» **Objective**: Quote the value iteration notes below in full, word for word and character for character.

# Dynamic Programming (Value Iteration)

### Return
It's defined as the total discounted reward received from the environment on an infinite horizon
$$\text{Return}=\sum_{i=0}^{\infty}\gamma^i r_i \therefore [r_0 + \gamma.r_1 + \gamma^2.r_2 + \gamma^3.r_3 + ...\gamma^\infty.r_\infty]$$
The reasons for discounted reward are:
* Avoid inifintie reward
* Model the behaviour of the agent that will prefer imediate rewards ($\gamma=0$) or long term rewards ($\gamma=1$)

### Value Function
It's the return expected value.
$$V^\pi(s)=\mathbb{E}\left[\sum_{i=0}^{\infty} \gamma^i r_i\right] s \in S$$

### Value Iteration
This algorithm use the Bellman expectation equation to iteratively find the optimum Value function. The algorithm keep updating the estimative of the value function until it converges. After we have the optimium value function we can act optimally.

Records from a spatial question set
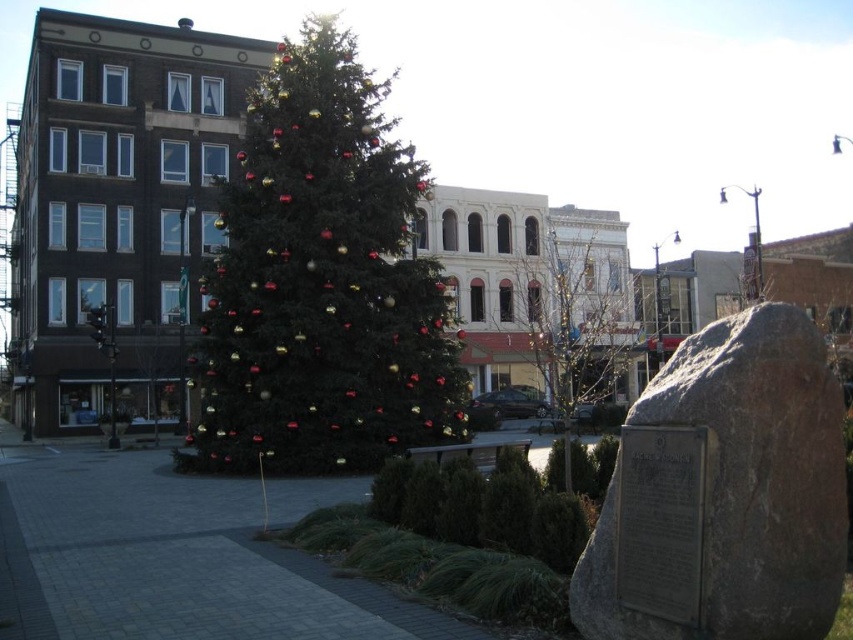
You are standing in the plaza and see the green matte christmas tree at center and the gray rock at center. Which object is located to the left of the other?

The green matte christmas tree at center is positioned on the left side of gray rock at center.

You are standing in the plaza looking at the Christmas tree and the building to its left. There are two points marked in the scene. Which point is closer to you, the point at coordinates point (x=412, y=196) or the point at coordinates point (x=757, y=467)?

The point at coordinates point (x=412, y=196) is closer to you because it is further to the viewer than the point at coordinates point (x=757, y=467).

You are organizing a Christmas event and need to place a large gift box between the green matte christmas tree at center and the green textured tree at center. Which tree should you position the gift box closer to if you want to maximize the available space around it?

The green textured tree at center occupies more space than the green matte christmas tree at center, so positioning the gift box closer to the green textured tree at center would allow for more space around it.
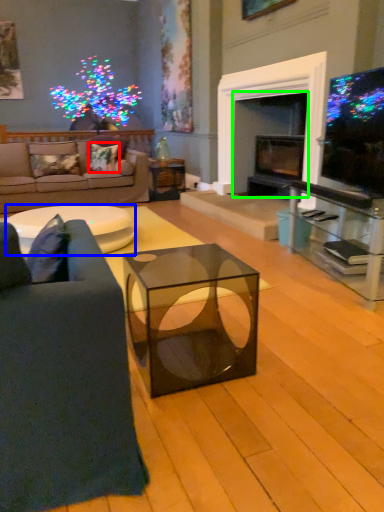
Question: Estimate the real-world distances between objects in this image. Which object is farther from pillow (highlighted by a red box), table (highlighted by a blue box) or fireplace (highlighted by a green box)?

Choices:
 (A) table
 (B) fireplace

Answer: (B)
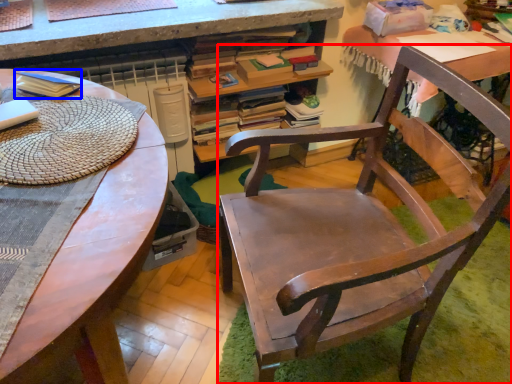
Question: Which object appears farthest to the camera in this image, chair (highlighted by a red box) or paperback book (highlighted by a blue box)?

Choices:
 (A) chair
 (B) paperback book

Answer: (B)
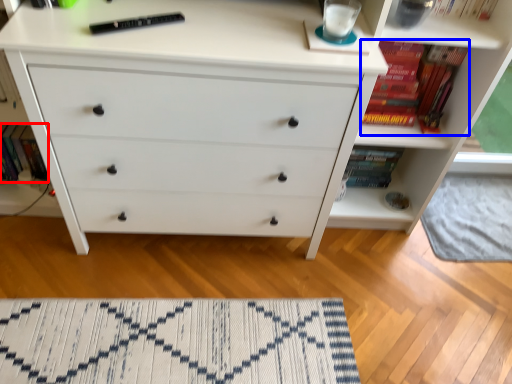
Question: Among these objects, which one is farthest to the camera, book (highlighted by a red box) or book (highlighted by a blue box)?

Choices:
 (A) book
 (B) book

Answer: (A)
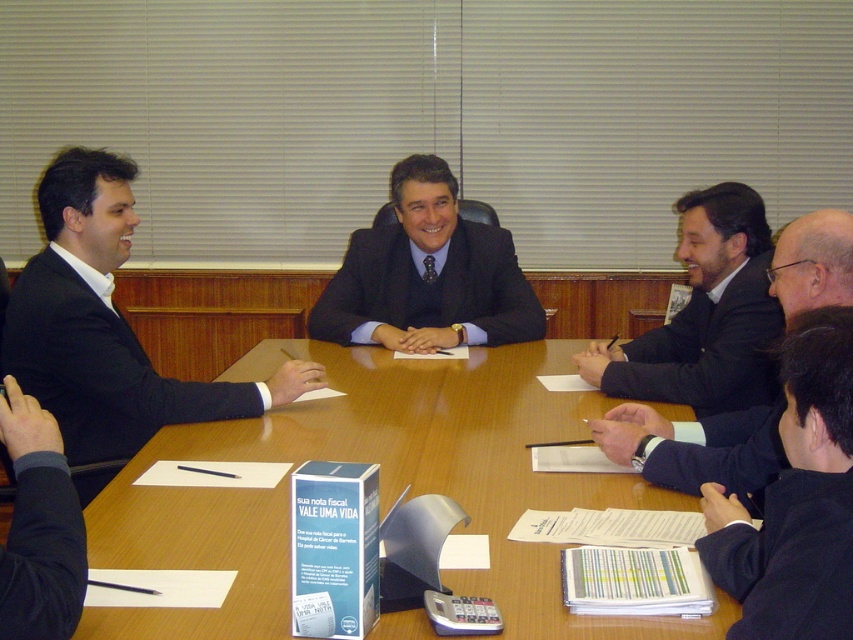
Question: Considering the real-world distances, which object is farthest from the dark blue fabric business suit at lower right?

Choices:
 (A) black suit at right
 (B) black matte suit at lower right
 (C) matte black suit at center
 (D) wooden table at center

Answer: (C)

Question: Observing the image, what is the correct spatial positioning of black suit at right in reference to black matte suit at lower right?

Choices:
 (A) left
 (B) right

Answer: (A)

Question: Among these objects, which one is farthest from the camera?

Choices:
 (A) wooden table at center
 (B) matte black suit at center
 (C) black matte suit at lower right
 (D) dark blue fabric business suit at lower right

Answer: (B)

Question: Based on their relative distances, which object is nearer to the dark blue fabric business suit at lower right?

Choices:
 (A) matte black suit at center
 (B) wooden table at center
 (C) black matte suit at lower right
 (D) black suit at right

Answer: (D)

Question: Can you confirm if black suit at right is bigger than matte black suit at center?

Choices:
 (A) no
 (B) yes

Answer: (A)

Question: Can you confirm if matte black suit at center is positioned below black matte suit at lower right?

Choices:
 (A) no
 (B) yes

Answer: (A)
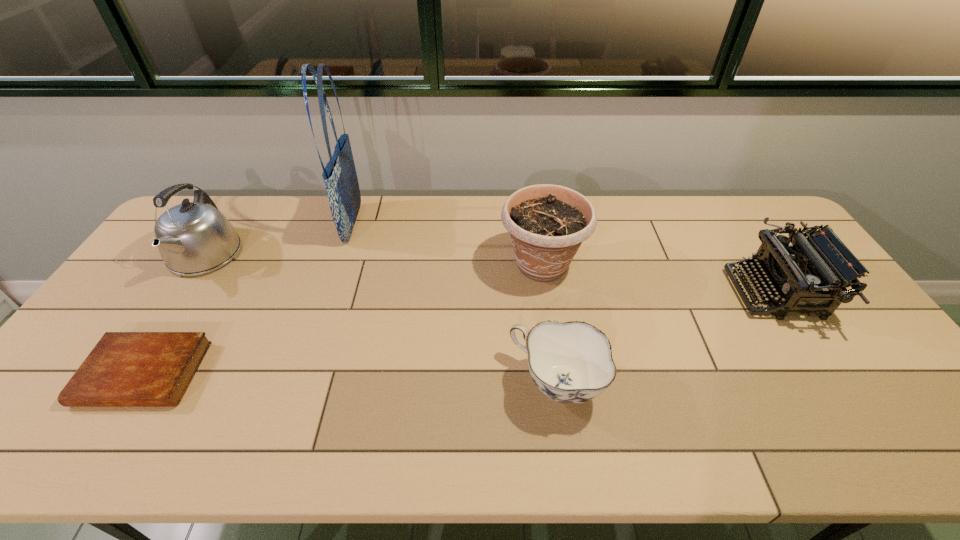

» **Solution below**:
# Dynamic Programming (Value Iteration)

### Return
It's defined as the total discounted reward received from the environment on an infinite horizon
$$\text{Return}=\sum_{i=0}^{\infty}\gamma^i r_i \therefore [r_0 + \gamma.r_1 + \gamma^2.r_2 + \gamma^3.r_3 + ...\gamma^\infty.r_\infty]$$
The reasons for discounted reward are:
* Avoid inifintie reward
* Model the behaviour of the agent that will prefer imediate rewards ($\gamma=0$) or long term rewards ($\gamma=1$)

### Value Function
It's the return expected value.
$$V^\pi(s)=\mathbb{E}\left[\sum_{i=0}^{\infty} \gamma^i r_i\right] s \in S$$

### Value Iteration
This algorithm use the Bellman expectation equation to iteratively find the optimum Value function. The algorithm keep updating the estimative of the value function until it converges. After we have the optimium value function we can act optimally.